Suspicion will fall on one of the three republican dissident terrorist groups that have resumed their violent campaigns in the north of Ireland over recent weeks. Ireland's recently elected prime minister, Enda Kenny, also condemned those behind the murder last night describing it as a "pointless act of terrorism".
The province's first minister, Peter Robinson, said it was an evil act by a minuscule group that wanted to drag Ireland back into the past but that the community would unite against such violent threats.
Sinn Féin's president, Gerry Adams, sent his condolences to the family of the murdered officer. "Sinn Féin is determined that those responsible will not set back the progress of the pace and political process," Adams said.
The Ulster Unionist leader, Tom Elliott, described the attack as "evil and cowardly", while Democratic Unionist Jonathan Bell said he was devastated over news of the police officer's murder. He called Kerr a "young hero serving his entire community".
The attack in Omagh will conjure up memories of August 1998 when aReal IRA car bomb exploded in the centre of the market town. With the death of 29 people and two unborn children, Omagh was the single biggest loss of life during 35 years of conflict in Northern Ireland.

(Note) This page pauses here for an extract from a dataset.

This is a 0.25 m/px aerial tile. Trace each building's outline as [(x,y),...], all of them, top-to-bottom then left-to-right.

No one was convicted of direct involvement in the atrocity although some of the families of Omagh's victims later took a landmark civil action against a number of men they claimed were leading figures in the Real IRA. The alleged Real IRA leaders are currently appealing against a high court ruling in Belfast last year that they must pay compensation to the victims and their families.

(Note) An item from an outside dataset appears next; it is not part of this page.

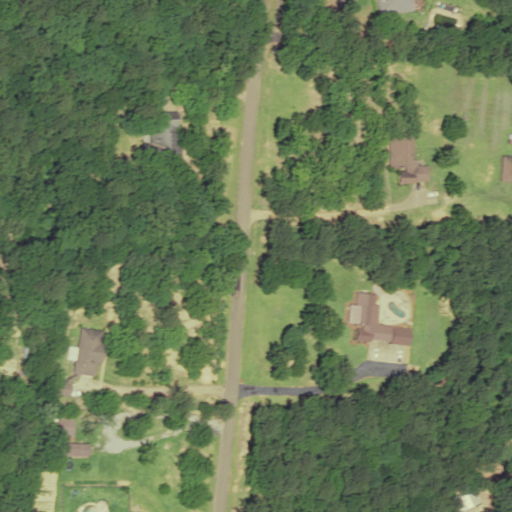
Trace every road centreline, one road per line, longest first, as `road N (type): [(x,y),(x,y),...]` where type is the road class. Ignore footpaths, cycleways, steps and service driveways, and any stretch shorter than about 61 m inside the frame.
road 1 (residential): [(217,511),(259,0)]
road 2 (residential): [(511,225),(242,211)]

The Omagh bomb also resulted in a damning police ombudsman report that severely criticised the former Royal Ulster Constabulary's handling of intelligence material prior to the attack. The atrocity came just five months after the Good Friday agreement was signed marking a historic compromise between unionism and nationalism.

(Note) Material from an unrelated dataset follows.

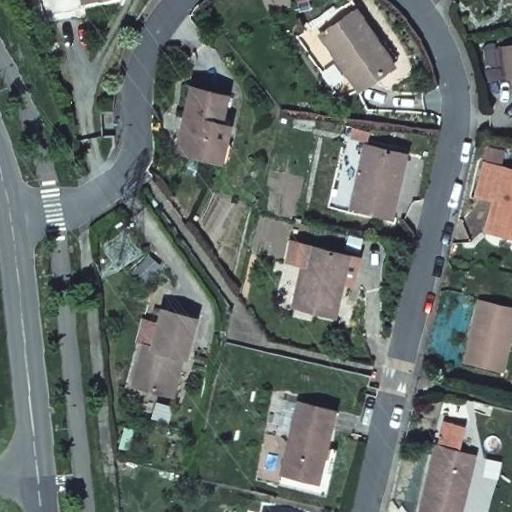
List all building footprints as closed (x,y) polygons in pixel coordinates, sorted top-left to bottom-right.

Although a faction of the Real IRA declared a ceasefire in response to public outrage over Omagh, more militant dissidents broke away and formed a number of units dedicated to thwarting the peace process. One of those organisations became Óglaigh na hÉireann (ONH). The group has attracted a number of former IRA bombers. Last year it detonated a bomb underneath the car of a Catholic police officer, Peadar Heffron. Heffron was a well-known Gaelic footballer and lost his legs in the blast, which was similar to the one that killed the PSNI officer in Omagh.
In March 2009, a Continuity IRA sniper shot Constable Stephen Carroll in Craigavon, just 24 hours after the Real IRA had murdered two British soldiers outside a military barracks in the town of Antrim.